On their only free weekend, they rented a car with friends and traveled to New Orleans, the birthplace of jazz. (Danila is an enthusiast.) One night as they walked alone through the city, a man stopped them. He grabbed Marco and told him, “Take care of her your whole life and love her — because if not, I’m going to eat you. I’m an alligator man.”
However bizarre the story, it was one they’d share with family and friends for years, including at their wedding. Thinking about the Alligator Man, Marco joked, “Well, he predicted the future, so really he was a visionary.”
Friends of Fulbright was the beginning of many great experiences for the couple, Danila said, and the U.S. remained central to their love story. A few years later in May 2021, Marco received another Fulbright scholarship and completed a master’s program at the University of Illinois.

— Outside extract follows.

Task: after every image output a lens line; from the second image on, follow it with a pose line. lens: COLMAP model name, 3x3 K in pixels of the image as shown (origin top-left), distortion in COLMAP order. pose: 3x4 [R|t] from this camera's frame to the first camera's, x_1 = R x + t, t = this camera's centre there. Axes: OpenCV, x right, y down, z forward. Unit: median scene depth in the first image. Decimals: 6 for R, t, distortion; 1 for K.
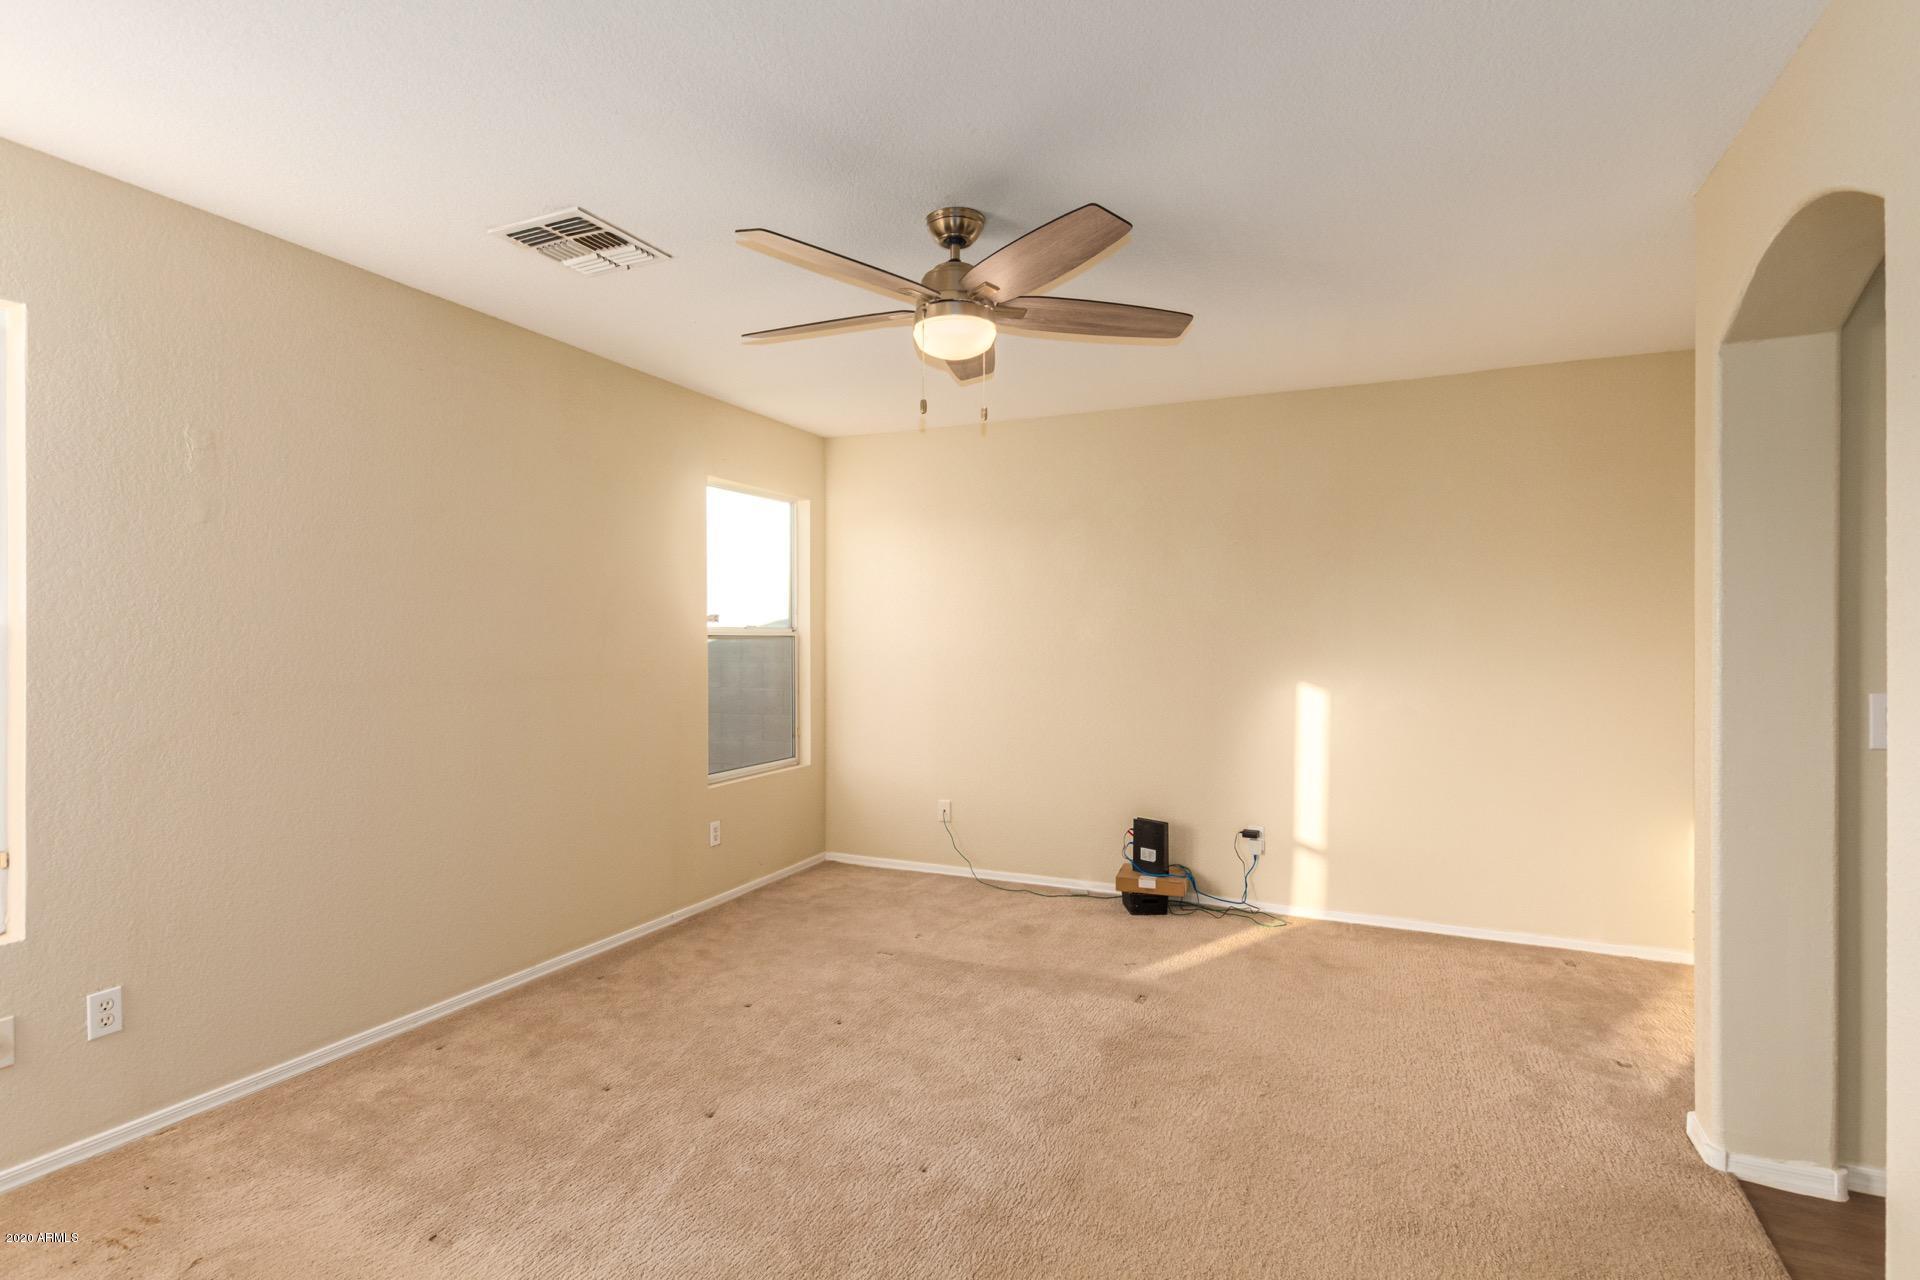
lens RADIAL K [[920.5, 0, 964.2], [0, 920.5, 640.3], [0, 0, 1]] dist [0.013208, -0.002798]
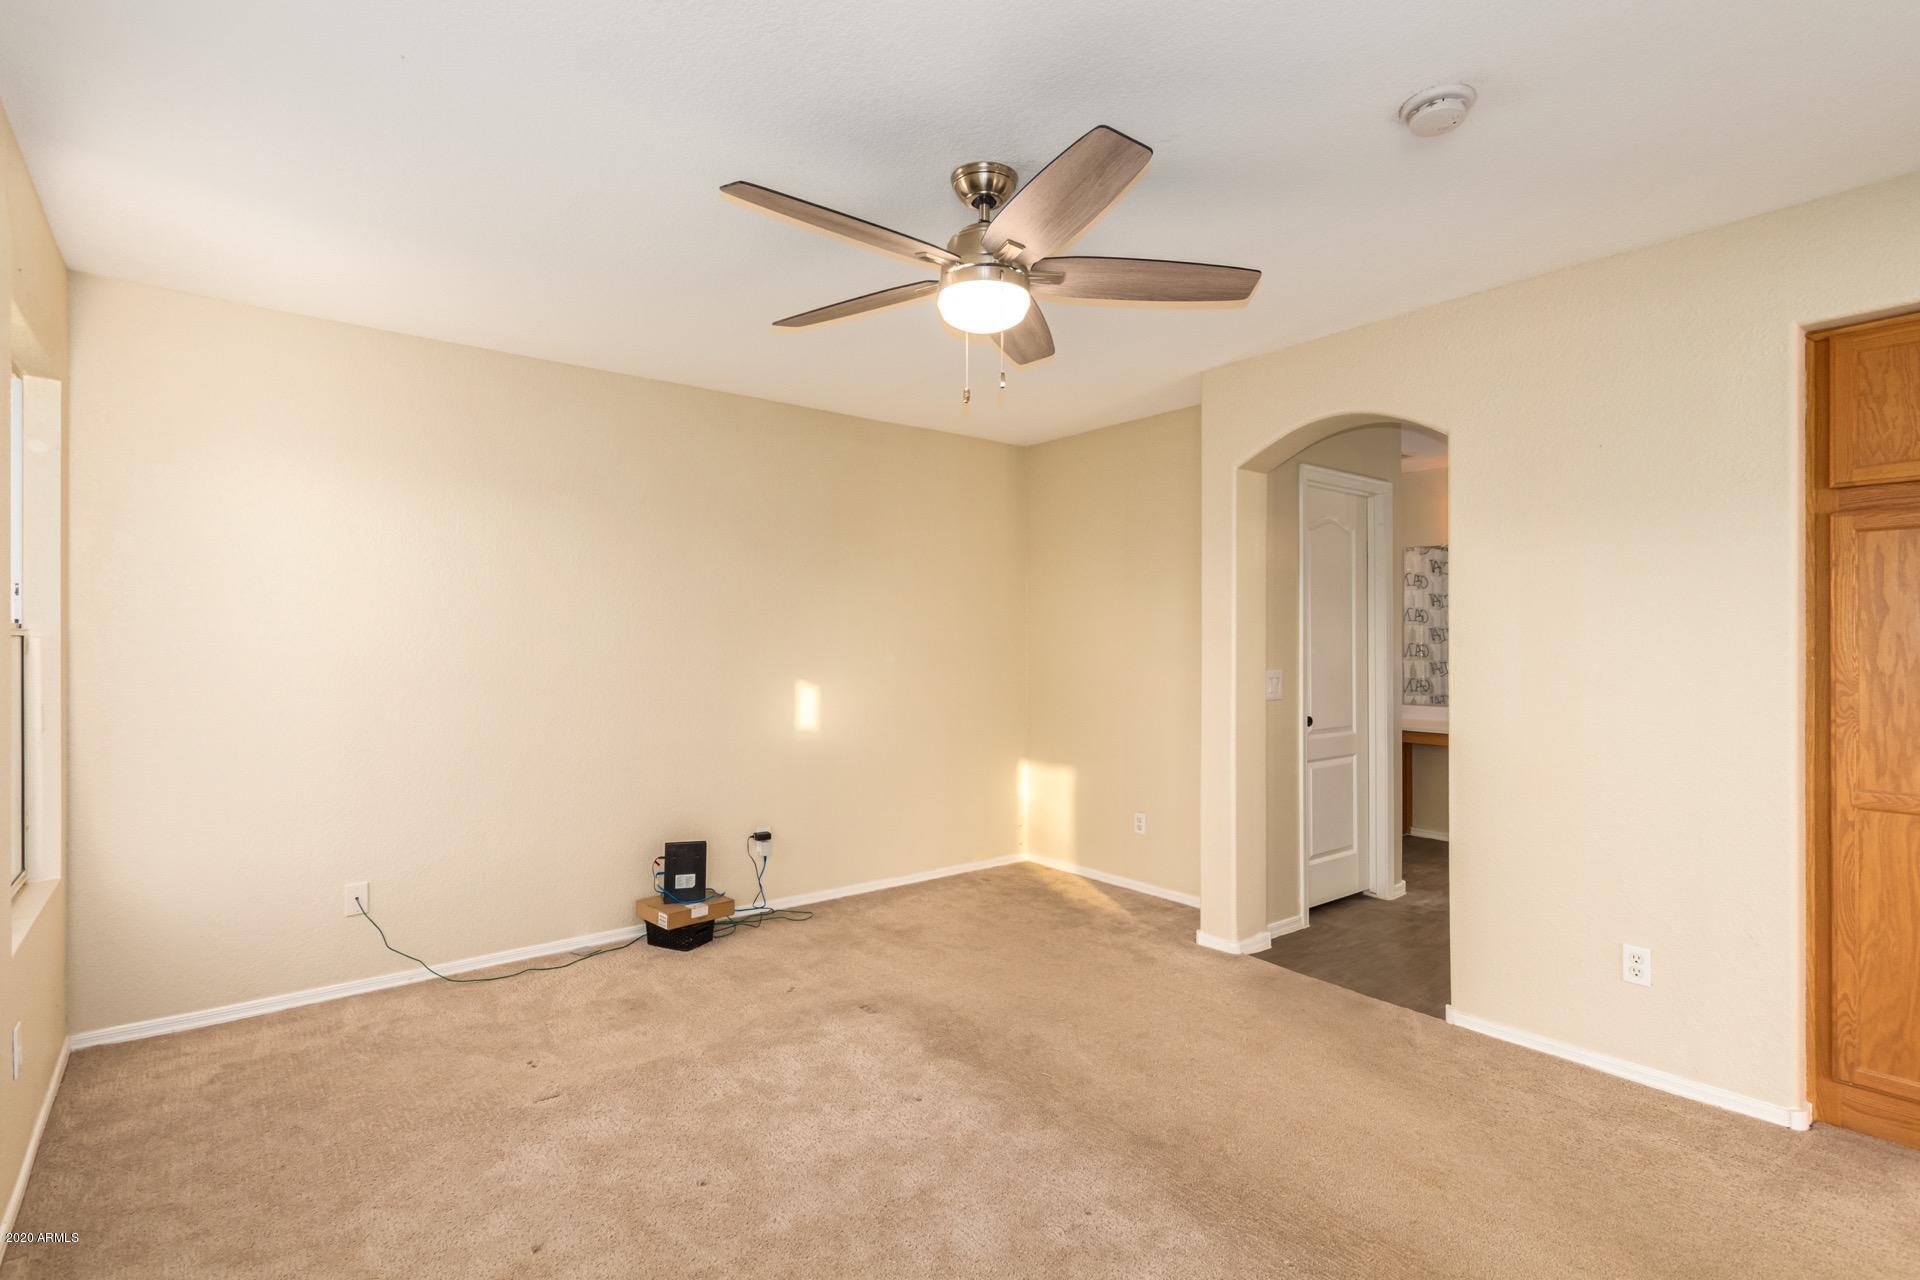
lens RADIAL K [[920.5, 0, 961.2], [0, 920.5, 639.7], [0, 0, 1]] dist [0.013208, -0.002798]
pose [[0.473590, -0.000163, 0.880746, -0.465469], [-0.000002, 1.000000, 0.000186, -0.002638], [-0.880746, -0.000090, 0.473590, 0.339111]]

Their next destination was New York, where Danila worked with the Young Leaders of the Americas Initiative in June 2021. Marco proposed to her in Central Park as they ate breakfast on a boat in the middle of the lake.
The couple’s wedding ceremony took place in December 2022 in the serene forest of Marco’s hometown, San Carlos de Bariloche. The ceremony was filled with “a lot of love and a lot of dancing,” according to the couple. Among the guests were friends they had made during their time at UT Austin.
Marco and Danila now have established careers in Buenos Aires. They say they're excited to keep seeing more of the world, continuing to grow and learn together wherever life takes them. And although they are still uncertain about many things, Danila said, “We know that we are going to stick together.”